Il existe au Japon un florilège de vaisselle de toutes formes et de tous matériaux, aussi différents que la porcelaine, le laque, le bois et parfois même le bambou. Lors d'un repas, il arrive qu'un convive en reçoive jusqu'à douze éléments. Lorsque plusieurs plats sont apportés simultanément, vous pouvez vous servir à votre gré, aucune règle n'exigeant de respecter un ordre particulier, y compris pour les soupes. Beaucoup de bols et d'assiettes sont conçus pour être maintenus à hauteur de poitrine et faciliter, ainsi, le chemin de la nourriture à la bouche. Il est préférable d'éviter de baisser la tête pour la saisir. En revanche, rien ne vous interdit de boire votre soupe à même le bol. Pour les plats communs, utilisez vos baguettes ou une cuillère, si celle-ci est fournie, pour déposer les morceaux que vous aurez choisis dans le koraza, un récipient comparable à un saucier. Sachez qu'il n'est pas choquant de goûter un aliment puis de le reposer dans le koraza pour le terminer ensuite.


COMMENT MANGER LE RIZ


Le riz japonais est légèrement collant et épais. Les Japonais, qui le traitent avec respect, n'ont jamais le sentiment d'avoir véritablement mangé avant d'en avoir consommé, et ce quelle que soit sa forme. Lors d'un repas à plusieurs plats, le riz est toujours servi dans un bol séparé. Le saké, vin de riz, étant considéré comme un dérivé trop proche, n'est jamais bu en même temps. Si vous buvez de l'alcool, gardez votre riz que vous mangerez à la fin du repas avec des miso et des pickles. Ne l'utilisez pas pour éponger votre assiette (même s'il s'agit de sauce de soja). Ce geste, souvent accepté ailleurs, risque d'être mal considéré au Japon, la seule exception à cette règle concernant les plats uniques dans lesquels viande et légumes recouvrent le riz, servi dans un bol profond.

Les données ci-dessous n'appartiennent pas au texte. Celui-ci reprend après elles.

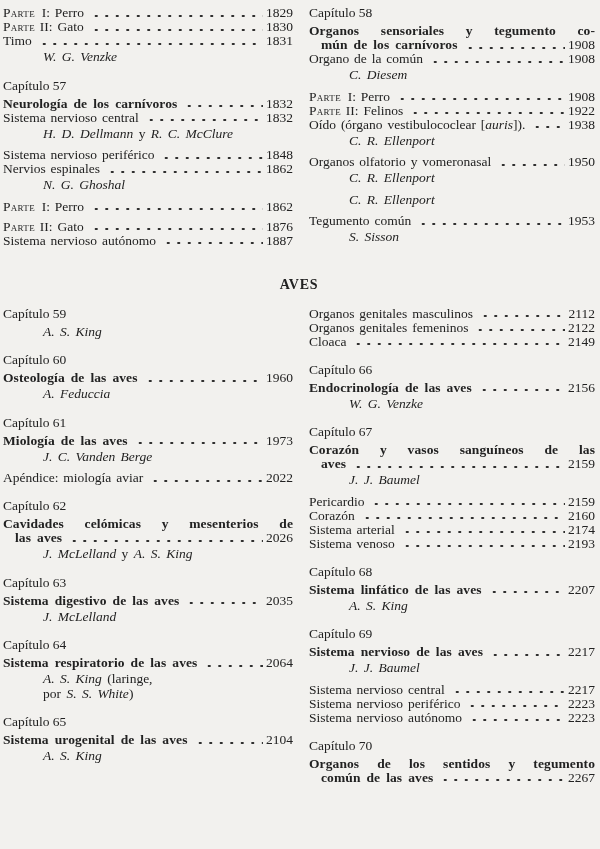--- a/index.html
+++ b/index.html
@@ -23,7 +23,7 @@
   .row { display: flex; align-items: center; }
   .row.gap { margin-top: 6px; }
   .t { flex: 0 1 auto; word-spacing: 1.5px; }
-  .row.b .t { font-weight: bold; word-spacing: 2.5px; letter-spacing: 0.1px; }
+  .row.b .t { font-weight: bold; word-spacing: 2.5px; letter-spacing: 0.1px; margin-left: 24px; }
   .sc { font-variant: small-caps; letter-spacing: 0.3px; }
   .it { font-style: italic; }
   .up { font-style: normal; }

HABITUDES CULINAIRES SAISONNIÈRES


Au Japon, les saisons influent de façon très nette sur les habitudes culinaires. Ainsi, la température de la nourriture étant censée réguler celle du corps, thé et saké sont consommés chaud l'hiver et froid l'été. De la même façon, les nouilles froides sont appréciées durant la belle saison alors que le nabemono (ragoût) et les tempura sont consommés avec délice en hiver. Certains restaurants spécialisés dans les poissons saisonniers comme le fugu peuvent servir des menus totalement différents d'une période de l'année à l'autre.


ASPIRATION


Vous entendrez les Japonais aspirer bruyamment pour avaler leurs nouilles, ce qui est accepté et même recommandé pour ne pas se brûler la bouche. Beaucoup d'étrangers répugnant à faire ce bruit indélicat mettent deux fois plus de temps pour manger leur soba.